I mean, we think it’s failure that’ll stymie success. That’s not true.

As Brooke Castillo says, failure is not the opposite of success. Inaction is the opposite of success.

Essentially, feeling like a human car crash because you have a lot of thoughts that aren’t helping you, and a lot of habitual behaviours bothering you, just makes it painful to look at what you’re doing, and analyse it.

Which is why we put off leaning in and looking at what we’re really doing when we’re messing up.

But when we do look at it with curiosity, it’s SUCH a relief!

It’s your ability to go into ‘data analysis’ and 'I'm learning new skills' mode that takes the drama out of your weight loss journey:

Scale gone up? Just data – which habit or skill do I need to learn next?

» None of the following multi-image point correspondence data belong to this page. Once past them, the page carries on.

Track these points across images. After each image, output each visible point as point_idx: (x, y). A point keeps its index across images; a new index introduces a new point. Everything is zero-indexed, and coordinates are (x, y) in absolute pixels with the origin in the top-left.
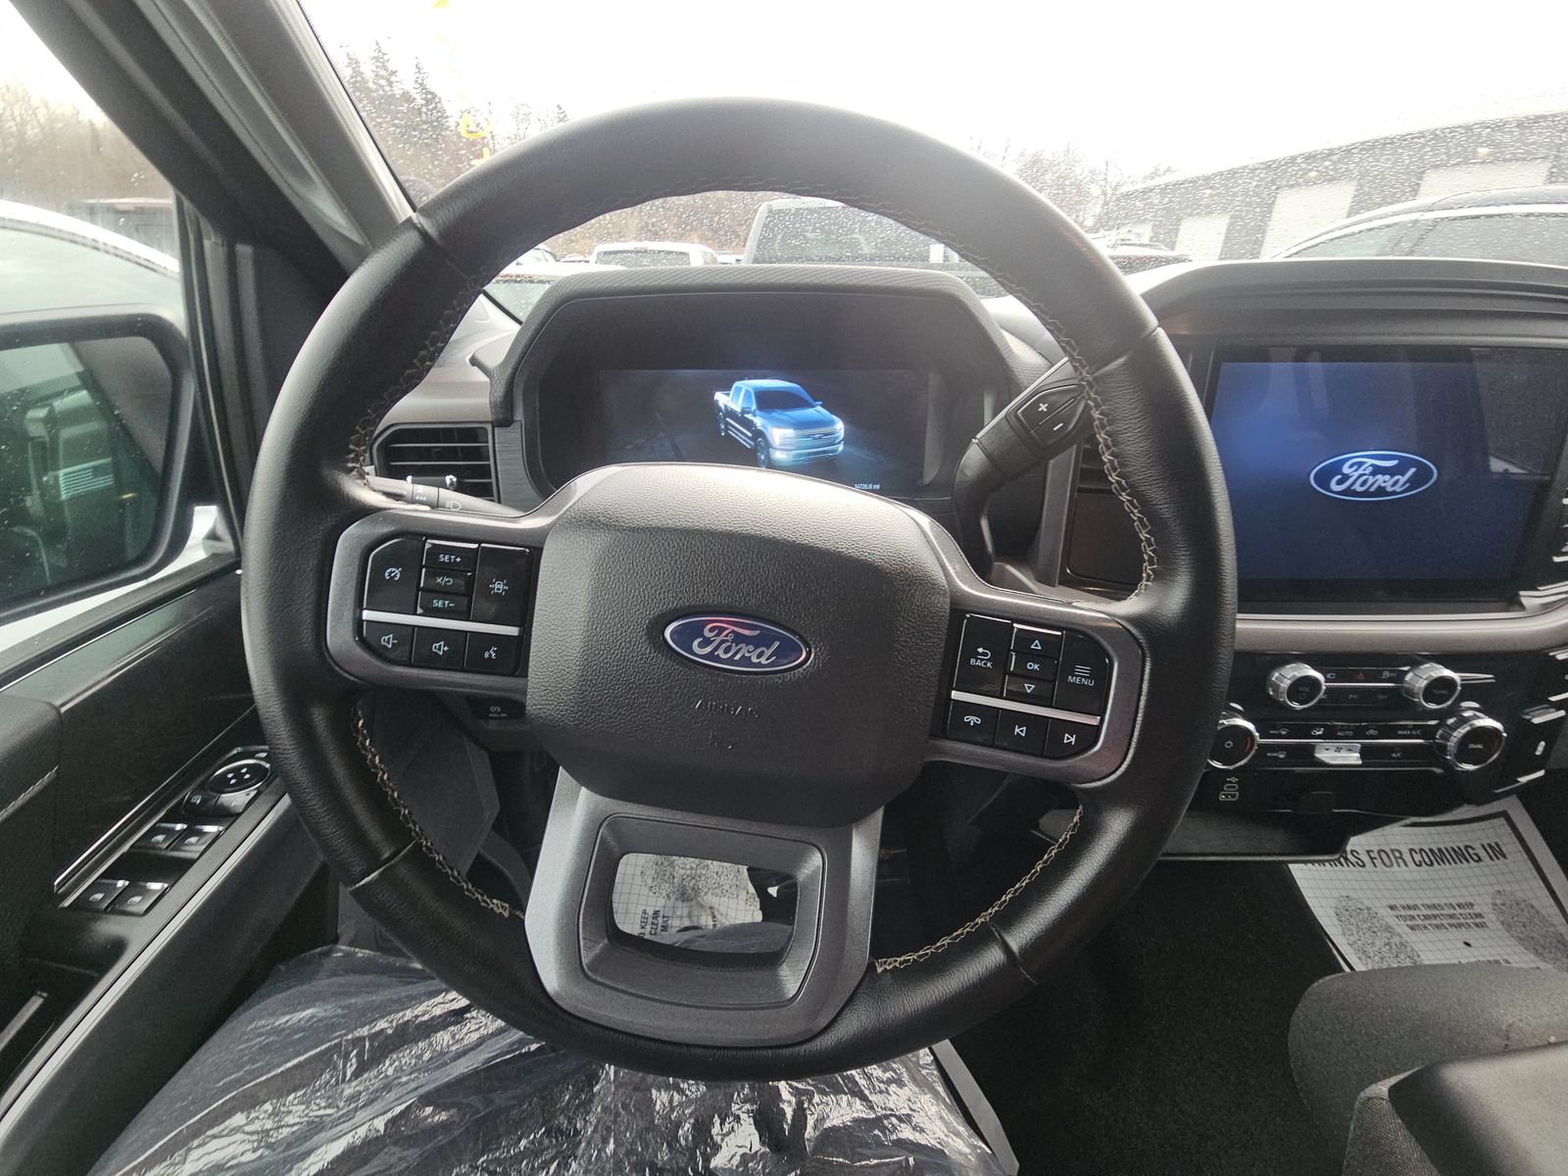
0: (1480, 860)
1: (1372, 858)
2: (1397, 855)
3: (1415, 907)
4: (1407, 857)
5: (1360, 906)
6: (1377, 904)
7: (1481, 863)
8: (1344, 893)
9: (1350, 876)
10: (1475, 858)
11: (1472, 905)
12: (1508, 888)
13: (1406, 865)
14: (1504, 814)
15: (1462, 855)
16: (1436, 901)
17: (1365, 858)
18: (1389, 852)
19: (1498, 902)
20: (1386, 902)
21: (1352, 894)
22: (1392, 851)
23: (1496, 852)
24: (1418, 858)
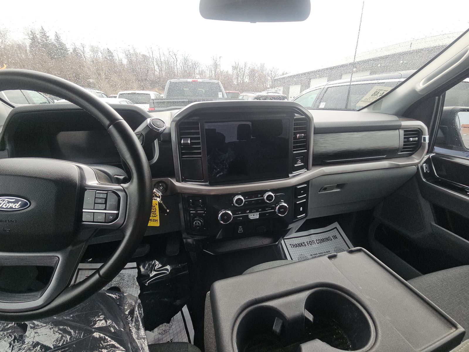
0: (332, 240)
1: (308, 244)
2: (313, 242)
3: (317, 254)
4: (315, 242)
5: (304, 256)
6: (308, 255)
7: (332, 241)
8: (301, 253)
9: (302, 249)
10: (331, 239)
11: (330, 251)
12: (337, 246)
13: (315, 244)
14: (336, 228)
15: (328, 239)
16: (321, 252)
17: (306, 244)
18: (311, 241)
19: (336, 250)
20: (310, 254)
21: (302, 253)
22: (312, 241)
23: (335, 237)
24: (318, 242)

Mum make a snide remark about how you’re ‘getting too thin’? Just data – how can you let other people’s opinions wash off you like water off a duck’s back?

Notice that you ‘can’t’ sit down to work without a road snack to get from the kitchen to your desk? Just data – what am I thinking and feeling about my work?

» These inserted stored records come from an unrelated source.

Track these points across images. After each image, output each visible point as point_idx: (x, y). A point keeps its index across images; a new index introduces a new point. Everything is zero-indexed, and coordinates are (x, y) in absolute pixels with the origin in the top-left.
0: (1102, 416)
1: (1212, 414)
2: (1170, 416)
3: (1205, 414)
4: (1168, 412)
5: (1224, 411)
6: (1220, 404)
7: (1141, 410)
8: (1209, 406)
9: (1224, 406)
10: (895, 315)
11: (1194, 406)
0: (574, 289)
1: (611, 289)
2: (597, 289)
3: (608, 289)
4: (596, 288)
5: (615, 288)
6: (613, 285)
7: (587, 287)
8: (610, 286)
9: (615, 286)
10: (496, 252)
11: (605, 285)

Go all-out on chocolate one day, and body feels sick and jittery afterwards? Just data – what was I thinking and feeling that day? Does this information from my body change how I think about ‘how much I love’ chocolate?

Self-doubt creates overwhelm. Overwhelm stops you starting. And, once again – that inaction is the opposite of success – not failure.

Failure is very informative. Failure means you’re trying things. It increases your probability of hitting on a solution.